Convert the text of the listing below into a JSON list of strings, with one string for each line and blank lines omitted. Cover every part of the listing, and leave the pictures out of your answer.
##############################
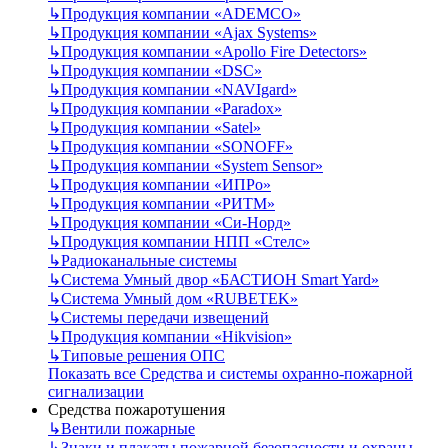
↳
Продукция компании «ADEMCO»
↳
Продукция компании «Ajax Systems»
↳
Продукция компании «Apollo Fire Detectors»
↳
Продукция компании «DSC»
↳
Продукция компании «NAVIgard»
↳
Продукция компании «Paradox»
↳
Продукция компании «Satel»
↳
Продукция компании «SONOFF»
↳
Продукция компании «System Sensor»
↳
Продукция компании «ИПРо»
↳
Продукция компании «РИТМ»
↳
Продукция компании «Си-Норд»
↳
Продукция компании НПП «Стелс»
↳
Радиоканальные системы
↳
Система Умный двор «БАСТИОН Smart Yard»
↳
Система Умный дом «RUBETEK»
↳
Системы передачи извещений
↳
Продукция компании «Hikvision»
↳
Типовые решения ОПС
Показать все Средства и системы охранно-пожарной
сигнализации
Средства пожаротушения
↳
Вентили пожарные
↳
Знаки и плакаты пожарной безопасности и охраны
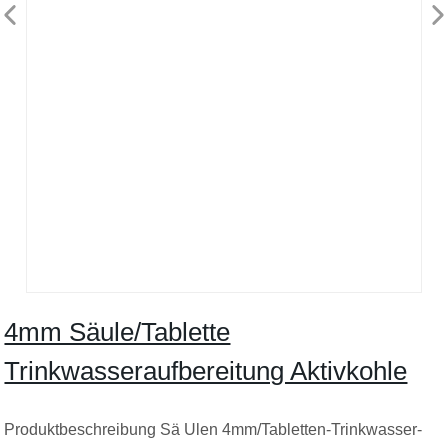
4mm Säule/Tablette
Trinkwasseraufbereitung Aktivkohle
Produktbeschreibung Sä Ulen 4mm/Tabletten-Trinkwasser-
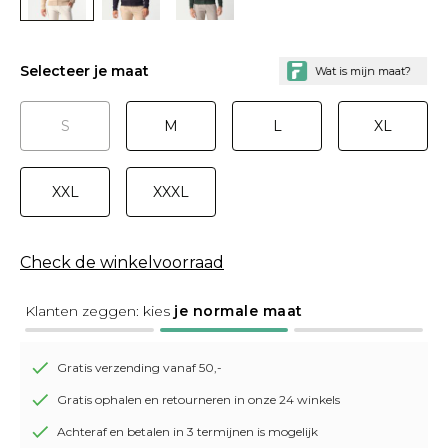
Selecteer je maat
S
M
L
XL
XXL
XXXL
Check de winkelvoorraad
Klanten zeggen: kies
je normale maat
Gratis verzending vanaf 50,-
Gratis ophalen en retourneren in onze 24 winkels
Achteraf en betalen in 3 termijnen is mogelijk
##############################
▸ Written reply
[
  "↳",
  "Продукция компании «ADEMCO»",
  "↳",
  "Продукция компании «Ajax Systems»",
  "↳",
  "Продукция компании «Apollo Fire Detectors»",
  "↳",
  "Продукция компании «DSC»",
  "↳",
  "Продукция компании «NAVIgard»",
  "↳",
  "Продукция компании «Paradox»",
  "↳",
  "Продукция компании «Satel»",
  "↳",
  "Продукция компании «SONOFF»",
  "↳",
  "Продукция компании «System Sensor»",
  "↳",
  "Продукция компании «ИПРо»",
  "↳",
  "Продукция компании «РИТМ»",
  "↳",
  "Продукция компании «Си-Норд»",
  "↳",
  "Продукция компании НПП «Стелс»",
  "↳",
  "Радиоканальные системы",
  "↳",
  "Система Умный двор «БАСТИОН Smart Yard»",
  "↳",
  "Система Умный дом «RUBETEK»",
  "↳",
  "Системы передачи извещений",
  "↳",
  "Продукция компании «Hikvision»",
  "↳",
  "Типовые решения ОПС",
  "Показать все Средства и системы охранно-пожарной",
  "сигнализации",
  "Средства пожаротушения",
  "↳",
  "Вентили пожарные",
  "↳",
  "Знаки и плакаты пожарной безопасности и охраны",
  "4mm Säule/Tablette",
  "Trinkwasseraufbereitung Aktivkohle",
  "Produktbeschreibung Sä Ulen 4mm/Tabletten-Trinkwasser-",
  "Selecteer je maat",
  "S",
  "M",
  "L",
  "XL",
  "XXL",
  "XXXL",
  "Check de winkelvoorraad",
  "Klanten zeggen: kies",
  "je normale maat",
  "Gratis verzending vanaf 50,-",
  "Gratis ophalen en retourneren in onze 24 winkels",
  "Achteraf en betalen in 3 termijnen is mogelijk"
]